(RECORDS SHOWN begins)

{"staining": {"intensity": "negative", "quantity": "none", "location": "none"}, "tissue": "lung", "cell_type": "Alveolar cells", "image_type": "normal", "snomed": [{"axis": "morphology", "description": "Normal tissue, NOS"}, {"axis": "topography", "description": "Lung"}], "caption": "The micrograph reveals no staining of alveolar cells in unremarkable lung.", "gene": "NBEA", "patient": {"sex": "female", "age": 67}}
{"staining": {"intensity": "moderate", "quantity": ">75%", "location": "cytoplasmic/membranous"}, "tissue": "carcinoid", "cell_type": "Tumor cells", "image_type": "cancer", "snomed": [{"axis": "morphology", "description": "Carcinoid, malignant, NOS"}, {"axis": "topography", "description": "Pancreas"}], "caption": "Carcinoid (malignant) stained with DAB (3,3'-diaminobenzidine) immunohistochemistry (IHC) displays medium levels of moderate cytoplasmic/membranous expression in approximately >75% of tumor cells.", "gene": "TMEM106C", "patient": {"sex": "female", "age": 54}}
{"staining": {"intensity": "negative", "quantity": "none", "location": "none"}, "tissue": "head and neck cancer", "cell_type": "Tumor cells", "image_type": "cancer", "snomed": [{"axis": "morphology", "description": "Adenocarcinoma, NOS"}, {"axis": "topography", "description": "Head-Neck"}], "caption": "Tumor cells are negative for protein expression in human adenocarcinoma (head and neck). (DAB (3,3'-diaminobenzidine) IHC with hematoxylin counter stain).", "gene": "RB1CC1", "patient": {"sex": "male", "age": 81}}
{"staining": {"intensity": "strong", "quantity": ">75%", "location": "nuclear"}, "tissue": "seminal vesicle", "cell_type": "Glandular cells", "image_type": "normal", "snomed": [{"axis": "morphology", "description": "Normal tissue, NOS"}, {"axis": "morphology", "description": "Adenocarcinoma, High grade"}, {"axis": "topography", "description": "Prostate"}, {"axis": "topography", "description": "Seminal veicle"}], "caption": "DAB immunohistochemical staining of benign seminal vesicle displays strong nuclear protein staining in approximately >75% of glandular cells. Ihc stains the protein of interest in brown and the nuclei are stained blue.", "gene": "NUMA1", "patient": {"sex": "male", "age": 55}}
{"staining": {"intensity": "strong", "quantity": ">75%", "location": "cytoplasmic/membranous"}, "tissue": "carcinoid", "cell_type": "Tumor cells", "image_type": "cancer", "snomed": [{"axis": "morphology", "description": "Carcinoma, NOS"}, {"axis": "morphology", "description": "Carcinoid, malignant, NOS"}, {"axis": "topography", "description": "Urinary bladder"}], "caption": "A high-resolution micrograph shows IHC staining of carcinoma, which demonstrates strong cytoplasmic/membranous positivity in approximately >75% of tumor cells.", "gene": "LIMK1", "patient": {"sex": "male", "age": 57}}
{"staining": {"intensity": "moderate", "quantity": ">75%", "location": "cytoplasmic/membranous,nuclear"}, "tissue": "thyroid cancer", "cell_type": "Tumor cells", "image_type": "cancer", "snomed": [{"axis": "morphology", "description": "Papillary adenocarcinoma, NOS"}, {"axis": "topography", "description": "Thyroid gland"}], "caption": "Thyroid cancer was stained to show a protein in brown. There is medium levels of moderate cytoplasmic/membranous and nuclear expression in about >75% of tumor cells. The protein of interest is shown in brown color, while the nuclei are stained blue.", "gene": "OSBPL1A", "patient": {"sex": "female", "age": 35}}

(RECORDS SHOWN ends)

When you reach the line that contains "(malignant) stained with", stop; output it and every line before it from the start of the data, exactly as written.

_EXERCISE RESULT_:
{"staining": {"intensity": "negative", "quantity": "none", "location": "none"}, "tissue": "lung", "cell_type": "Alveolar cells", "image_type": "normal", "snomed": [{"axis": "morphology", "description": "Normal tissue, NOS"}, {"axis": "topography", "description": "Lung"}], "caption": "The micrograph reveals no staining of alveolar cells in unremarkable lung.", "gene": "NBEA", "patient": {"sex": "female", "age": 67}}
{"staining": {"intensity": "moderate", "quantity": ">75%", "location": "cytoplasmic/membranous"}, "tissue": "carcinoid", "cell_type": "Tumor cells", "image_type": "cancer", "snomed": [{"axis": "morphology", "description": "Carcinoid, malignant, NOS"}, {"axis": "topography", "description": "Pancreas"}], "caption": "Carcinoid (malignant) stained with DAB (3,3'-diaminobenzidine) immunohistochemistry (IHC) displays medium levels of moderate cytoplasmic/membranous expression in approximately >75% of tumor cells.", "gene": "TMEM106C", "patient": {"sex": "female", "age": 54}}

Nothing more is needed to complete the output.